Museo Moderno
Greco Alberto
Sin titulo. Ink on paper mounted on wood. 69,5 x 99 cm. 1963.

Throughout his short career, Alberto Greco (1931, Buenos Aires, Argentina – 1965, Barcelona, Spain) knew how to develop in different creative fields, among which the following stand out: painting, drawing, poetry and literature, evolving towards a line of conceptual research in which the creation of a one-man movement that he himself called Vivo-Dito or Living Art stands out. The Vivo-Dito Manifesto, written by him in 1963, explains his artistic position in which the action of pointing with the finger gives contexts and situations an unforeseen value that can become a work of art. In conjunction with his vivo-ditos, it inaugurated a type of manifestation based on the idea that the work is already done, it is only necessary to point it out. Greco’s entire production reestablishes the art-life equation and vindicates the artist’s vital attitude in the significance of the work of art, conceived as a process, whose radical approach anticipates the artistic developments that will give rise to a paradigm shift in the following years. . Greco achieved an attempt to overcome the artistic space as a language and vehicle of representation, experimenting with new expressive means that propose the dissolution of painting, taking the works to the limit of their physical concretion. Despite having begun his career as a painter and being considered one of the pioneers of informalism in Latin America, he developed diverse and varied concepts that led him to evolve drastically in terms of aesthetics and intention in the work of art. These radical changes began in 1961, until his early death in 1965.
Alberto Greco studied for a short period of time at the Manuel Belgrano National School of Fine Arts and then from 1947 to 1948 he attended the workshops of Cecilia Marcovich and Tomás Maldonado. In 1954 he made his first trip to Europe, where he exhibited for the first time at the La Roue gallery in Paris, France. After his return to Buenos Aires in 1956, he settled in Rio de Janeiro and later in Sao Paulo, Brazil until 1958. In 1959 he joined the Argentine Informalist Movement together with Kenneth Kemble, Enrique Barilari, Olga López, Towas, Fernando Maza, Luis Alberto Wells and Mario Pucciarelli. In 1961, he held an exhibition of paintings in Buenos Aires at the Pizarro Gallery, in which he presented the series Las Monjas.

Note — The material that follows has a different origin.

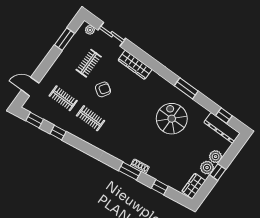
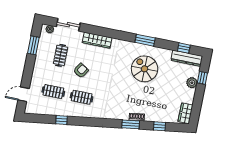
window: (35, 120) -> (39, 119), removed
plant: (207, 168) -> (189, 94), removed
window: (218, 172) -> (202, 78), moved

Shortly after he settled in Paris where he held, in 1962, the First Exhibition of Living Art, “signing” people. In Genoa, in that same year, he published the Manifesto Dito dell’Arte Vivo in Italian. In 1963 he traveled to Piedralaves in Ávila, Spain, where he carried out the series of actions photographed by Montserrat Santamaría. In 1964, he exhibited at the Juana Mordó gallery in Madrid and returned to Buenos Aires where he presented his Live Art experience: Mi Madrid Querido, at the Bonino gallery with the collaboration of the dancer Antonio Gades. In 1965, he settled in Barcelona, where he wrote Besos Brujos, a plastic-performatic work, considered one of his most emblematic pieces. He committed suicide in October of that same year, writing FIN on the palms of his hands and taking barbiturates that triggered his death, before turning thirty-five. In 1991, at the Valencian Institute of Modern Art (IVAM), the largest exhibition dedicated to Greco, curated by the Spanish critic Francisco Rivas; It was later exhibited at the National Museum of Fine Arts in Buenos Aires, Argentina.